PDCAAS (Protein Digestibility Corrected Amino Acid Score) and Diaiaas (Digestible Indispensable Amino Acid Score) are indicators assessing the quality of protein. PDCaas takes into account the digestibility of protein and the amino acid profile, while the diaS focuses on the digestibility of individual exogenous amino acids in the small intestine. Higher values (up to 1.0 for PDCAS and> 100% for dias) testify to better bioavailability and quality of protein.
What supplements support protein digestion?

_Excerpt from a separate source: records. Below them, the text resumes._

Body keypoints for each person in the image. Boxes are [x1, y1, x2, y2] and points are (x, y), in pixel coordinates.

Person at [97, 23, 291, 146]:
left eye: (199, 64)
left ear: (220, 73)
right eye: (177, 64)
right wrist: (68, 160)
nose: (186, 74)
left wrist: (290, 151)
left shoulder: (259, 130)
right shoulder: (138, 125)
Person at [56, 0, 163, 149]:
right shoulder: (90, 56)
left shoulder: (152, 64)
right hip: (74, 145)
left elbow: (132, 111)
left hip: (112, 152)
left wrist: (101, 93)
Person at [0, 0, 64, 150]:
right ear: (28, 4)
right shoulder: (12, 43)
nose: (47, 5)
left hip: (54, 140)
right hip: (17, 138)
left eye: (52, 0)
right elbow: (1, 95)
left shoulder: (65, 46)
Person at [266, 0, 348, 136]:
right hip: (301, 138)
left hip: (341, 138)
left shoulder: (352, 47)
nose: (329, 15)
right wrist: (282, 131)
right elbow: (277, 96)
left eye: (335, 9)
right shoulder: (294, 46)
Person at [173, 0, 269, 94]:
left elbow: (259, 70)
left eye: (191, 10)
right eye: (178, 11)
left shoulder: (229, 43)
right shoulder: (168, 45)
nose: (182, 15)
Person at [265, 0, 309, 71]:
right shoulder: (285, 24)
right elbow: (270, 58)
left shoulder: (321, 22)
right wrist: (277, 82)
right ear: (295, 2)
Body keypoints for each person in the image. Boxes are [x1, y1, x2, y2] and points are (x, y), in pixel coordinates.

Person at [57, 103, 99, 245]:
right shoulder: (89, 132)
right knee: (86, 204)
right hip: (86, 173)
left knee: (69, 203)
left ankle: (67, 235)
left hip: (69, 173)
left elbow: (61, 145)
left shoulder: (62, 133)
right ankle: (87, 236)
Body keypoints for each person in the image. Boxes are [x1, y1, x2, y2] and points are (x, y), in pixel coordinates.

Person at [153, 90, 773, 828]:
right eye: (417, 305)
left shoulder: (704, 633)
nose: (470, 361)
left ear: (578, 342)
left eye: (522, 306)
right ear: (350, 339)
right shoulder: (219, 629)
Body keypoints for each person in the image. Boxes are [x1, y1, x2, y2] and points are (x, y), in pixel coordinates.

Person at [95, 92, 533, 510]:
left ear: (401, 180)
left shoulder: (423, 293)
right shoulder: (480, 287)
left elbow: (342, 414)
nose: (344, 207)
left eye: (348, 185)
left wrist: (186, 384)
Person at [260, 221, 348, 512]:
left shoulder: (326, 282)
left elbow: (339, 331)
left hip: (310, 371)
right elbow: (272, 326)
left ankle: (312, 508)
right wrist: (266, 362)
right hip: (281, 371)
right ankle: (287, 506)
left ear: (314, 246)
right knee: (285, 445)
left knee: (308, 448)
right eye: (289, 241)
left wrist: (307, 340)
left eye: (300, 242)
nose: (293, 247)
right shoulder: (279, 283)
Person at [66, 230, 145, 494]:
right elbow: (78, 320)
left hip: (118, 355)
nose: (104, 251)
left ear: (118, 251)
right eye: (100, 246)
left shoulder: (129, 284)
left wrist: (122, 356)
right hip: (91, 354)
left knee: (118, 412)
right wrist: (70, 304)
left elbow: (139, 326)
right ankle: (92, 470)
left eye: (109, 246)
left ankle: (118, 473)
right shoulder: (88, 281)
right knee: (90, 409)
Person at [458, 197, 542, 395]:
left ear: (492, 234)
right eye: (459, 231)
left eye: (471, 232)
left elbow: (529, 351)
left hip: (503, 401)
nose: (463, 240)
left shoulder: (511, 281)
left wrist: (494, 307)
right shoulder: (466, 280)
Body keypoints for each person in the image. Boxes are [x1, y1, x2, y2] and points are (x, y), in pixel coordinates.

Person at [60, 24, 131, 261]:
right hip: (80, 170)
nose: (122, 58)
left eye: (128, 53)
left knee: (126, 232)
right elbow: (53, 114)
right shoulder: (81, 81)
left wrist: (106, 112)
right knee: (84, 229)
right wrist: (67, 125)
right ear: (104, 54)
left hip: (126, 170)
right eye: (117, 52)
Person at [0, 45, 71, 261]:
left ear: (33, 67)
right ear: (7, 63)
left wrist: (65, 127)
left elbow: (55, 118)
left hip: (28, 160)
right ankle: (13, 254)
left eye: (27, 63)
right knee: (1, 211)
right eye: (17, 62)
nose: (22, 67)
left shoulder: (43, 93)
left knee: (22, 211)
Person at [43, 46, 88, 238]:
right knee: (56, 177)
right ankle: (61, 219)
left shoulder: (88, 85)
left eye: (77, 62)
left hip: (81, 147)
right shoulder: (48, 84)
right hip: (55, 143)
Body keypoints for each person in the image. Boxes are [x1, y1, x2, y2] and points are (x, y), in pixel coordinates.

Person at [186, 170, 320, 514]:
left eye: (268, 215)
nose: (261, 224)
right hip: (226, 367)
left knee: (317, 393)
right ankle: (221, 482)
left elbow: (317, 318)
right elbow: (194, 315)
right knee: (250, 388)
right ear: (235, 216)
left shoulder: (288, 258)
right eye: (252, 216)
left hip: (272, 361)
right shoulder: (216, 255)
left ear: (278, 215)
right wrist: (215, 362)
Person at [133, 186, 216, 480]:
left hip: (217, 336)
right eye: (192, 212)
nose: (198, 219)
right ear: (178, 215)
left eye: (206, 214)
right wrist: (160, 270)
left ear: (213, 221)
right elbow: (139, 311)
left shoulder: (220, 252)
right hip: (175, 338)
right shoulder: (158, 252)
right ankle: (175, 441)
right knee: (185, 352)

Supplements containing digestive enzymes, such as pineapple bromelain, papaina papain and exogenous bacterial proteases, help faster protein into peptides and amino acids. They are particularly helpful to people with symptoms of dyspepsia or low stomach acid production.
Is vegetable protein less absorbable than animal?
Many vegetable proteins have a lower level of one or more exogenous amino acids and contains anti -nutritional compounds, which reduces PDCaas. However, appropriate mixtures (e.g. peas + rice) and fermentation and soaking of raw materials can increase the bioavailability of vegetable protein almost to the level of animal forms.
What products should be combined to improve the bioavailability of protein?
Classic combinations are rice with beans, lentils with quinoa or thin cottage cheese with nuts. Such mixing complements the amino acid profile and limits the impact of digestive enzyme inhibitors, which increases the effective use of protein.
Does heat treatment always improve protein absorption?
Moderate processing (steaming, choking) facilitates the denaturation of protein and access of digestive enzymes. However, too high temperature or long cooking can lead to the creation of difficult protective aggregates, which reduces absorption.
How does age affect the bioavailability of protein?
In the elderly, the production of gastric acid and digestive enzymes may decrease, which hinders denaturation and initial spreading of proteins. It is worth reaching for hydrolyzed forms and supporting digestion with exogenous enzymes and probiotics.
Does the simultaneous intake of fat reduce the absorption of protein?
Fats slow down the gastric emptying, which extends the contact time of enzymes with protein and can improve muscle protein synthesis. However, excess fat can limit the access of enzymes to the substrate, so it is worth using moderate portions of healthy fats (e.g. linseed oil, olive oil).